As the economy continues to improve and freight demand expands, trucking companies of all stripes are innovating at a very high level. Whether it’s through cross-border logistics or catering to specific industry, fleets are finding new ways to get by through innovation and niche marketing.
Let’s take a look at a couple examples of where this targeted approach is yielding big dividends for particular market players.
A New Take on Cross-Border Logistics
Every single day, over $1.4 billion in commercial trade takes place between the United States and Mexico. The United States is Mexico’s largest trading partner, and second-largest export market.
As manufacturing growth increases across Mexico, the burgeoning middle class is consuming more goods, resulting in a higher level of intermodal, cross-border trade. Logistically, this can be a challenge.
Fortunately, big players like UPS are establishing a new standard of excellence where cross-border trade is concerned. As a result of their renewed focus on cross-border trade, UPS has reported 20 percent increase in requests for Mexico-to-US or US-to-Mexico shipments.
This represents a new phase in cross-border shipping. Previously, individuals and companies moving freight to Mexico never had an option for express or expedited shipping. Today, UPS can guarantee LTL and package shipments in a timeframe that would have been unthinkable even ten years ago.
The industries most benefiting from this increased efficiency run the gamut from automotive to manufacturing and aerospace. As the Mexican middle class grows, shipments related to healthcare and retail will flow both ways.
UPS has gone out of its way to make a cross-functional shipping architecture that combines freight, small packages, air and ocean forwarding and even brokerage services. Rather than looking at specific business units, they are addressing shipping from a geographical standpoint.
As cross-border shipping evolves, this is just another example of how innovation is leading the movement of freight and ancillary industries. But still, there’s more.
Catering to a Niche Market
Whereas the UPS example follows a tried-and-true big box shipper, smaller companies are also getting in on the innovation game.
One such fleet, based in New York, runs a diverse fleet of trucks and equipment that caters specifically to the film industry. Today, the New York film industry brings in $9 billion per-year.

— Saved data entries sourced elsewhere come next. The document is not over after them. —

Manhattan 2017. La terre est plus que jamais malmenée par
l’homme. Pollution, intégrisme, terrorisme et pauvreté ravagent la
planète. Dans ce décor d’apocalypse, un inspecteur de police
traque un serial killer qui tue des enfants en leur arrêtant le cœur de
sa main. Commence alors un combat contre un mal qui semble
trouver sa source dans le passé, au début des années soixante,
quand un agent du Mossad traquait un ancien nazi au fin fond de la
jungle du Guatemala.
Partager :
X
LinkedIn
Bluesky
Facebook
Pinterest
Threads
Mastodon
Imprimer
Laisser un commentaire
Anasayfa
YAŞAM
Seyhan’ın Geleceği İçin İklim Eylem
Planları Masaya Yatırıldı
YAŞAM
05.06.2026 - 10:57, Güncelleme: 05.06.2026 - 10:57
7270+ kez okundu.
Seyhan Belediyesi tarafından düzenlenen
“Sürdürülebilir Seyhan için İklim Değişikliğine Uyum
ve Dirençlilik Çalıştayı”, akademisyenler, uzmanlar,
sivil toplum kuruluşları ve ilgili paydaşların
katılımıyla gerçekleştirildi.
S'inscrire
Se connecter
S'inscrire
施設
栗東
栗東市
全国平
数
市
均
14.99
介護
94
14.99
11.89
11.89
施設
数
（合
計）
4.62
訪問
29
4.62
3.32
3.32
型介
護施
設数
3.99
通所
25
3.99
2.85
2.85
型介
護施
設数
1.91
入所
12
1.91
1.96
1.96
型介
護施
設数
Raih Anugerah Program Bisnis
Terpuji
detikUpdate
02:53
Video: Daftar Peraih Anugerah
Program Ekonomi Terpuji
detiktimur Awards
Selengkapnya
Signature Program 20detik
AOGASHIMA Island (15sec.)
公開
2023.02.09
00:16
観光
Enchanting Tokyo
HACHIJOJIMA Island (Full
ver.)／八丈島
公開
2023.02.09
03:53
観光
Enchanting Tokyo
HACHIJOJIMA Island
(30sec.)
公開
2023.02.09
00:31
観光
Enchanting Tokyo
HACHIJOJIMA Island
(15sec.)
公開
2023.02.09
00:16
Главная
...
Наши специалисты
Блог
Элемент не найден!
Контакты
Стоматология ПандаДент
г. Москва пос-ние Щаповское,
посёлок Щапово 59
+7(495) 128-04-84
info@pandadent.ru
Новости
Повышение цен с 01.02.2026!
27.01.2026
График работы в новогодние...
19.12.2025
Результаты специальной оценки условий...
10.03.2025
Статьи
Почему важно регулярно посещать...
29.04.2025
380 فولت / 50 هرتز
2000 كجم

With a fleet of 50 trucks, this small carrier utilizes everything from box trucks to water trucks, along with accessorized equipment like generators and lifts.
One example is a giant water truck with a 4,000-gallon water tank. These trucks are used when a movie or television director needs a street to look freshly rained-on.

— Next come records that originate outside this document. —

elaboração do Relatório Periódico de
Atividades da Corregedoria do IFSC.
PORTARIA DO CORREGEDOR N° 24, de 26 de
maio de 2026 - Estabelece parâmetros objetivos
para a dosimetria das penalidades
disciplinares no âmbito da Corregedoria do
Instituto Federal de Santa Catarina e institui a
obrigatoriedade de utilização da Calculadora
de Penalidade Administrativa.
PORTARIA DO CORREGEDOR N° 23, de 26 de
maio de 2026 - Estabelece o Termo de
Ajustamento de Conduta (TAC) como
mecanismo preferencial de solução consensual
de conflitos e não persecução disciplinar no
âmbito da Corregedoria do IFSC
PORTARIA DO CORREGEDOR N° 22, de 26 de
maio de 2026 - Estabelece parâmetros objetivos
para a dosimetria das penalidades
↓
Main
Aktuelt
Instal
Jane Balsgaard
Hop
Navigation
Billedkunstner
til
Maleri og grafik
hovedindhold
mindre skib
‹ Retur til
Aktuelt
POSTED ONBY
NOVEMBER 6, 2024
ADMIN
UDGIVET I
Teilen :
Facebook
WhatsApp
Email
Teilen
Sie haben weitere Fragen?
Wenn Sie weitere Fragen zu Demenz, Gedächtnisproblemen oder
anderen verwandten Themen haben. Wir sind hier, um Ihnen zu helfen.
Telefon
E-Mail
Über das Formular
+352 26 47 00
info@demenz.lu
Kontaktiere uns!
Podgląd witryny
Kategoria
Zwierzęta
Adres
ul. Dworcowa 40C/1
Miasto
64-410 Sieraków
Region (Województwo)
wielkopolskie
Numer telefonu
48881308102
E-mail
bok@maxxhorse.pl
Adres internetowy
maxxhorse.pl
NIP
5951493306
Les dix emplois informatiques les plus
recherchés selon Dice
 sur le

Box trucks are used to haul film equipment around for the crew. To accommodate tunnel height in the big apple, box trucks are kept at a max height of 12-feet.
Aluminum tailgates ensure a lighter ride and can cover the entire rear end of the truck when they are closed. These tailgates also provide a good level of safety when a member of the crew is standing on the tailgate with lots of equipment.
Due to the on-the-go nature of the film industry, on-demand maintenance is utilized to keep the vehicles in tip-top shape. An on-site shop is set up on location to handle routine maintenance like lube and oil changes or tire repairs.
This type of equipment was also used after the 9/11 terrorist attacks when heavy equipment was used to move large pieces of debris and provide specialized lighting for emergency workers. The same hoses that are used to give streets a wet look were utilized in dust suppression efforts.
Stories like these prove that a fleet’s work isn’t just about getting a load from Point A to Point B. Modern fleets, whether they are huge shippers or niche outfits, continue to innovate in the space and provide the trucking industry with a wide variety of jobs and duties.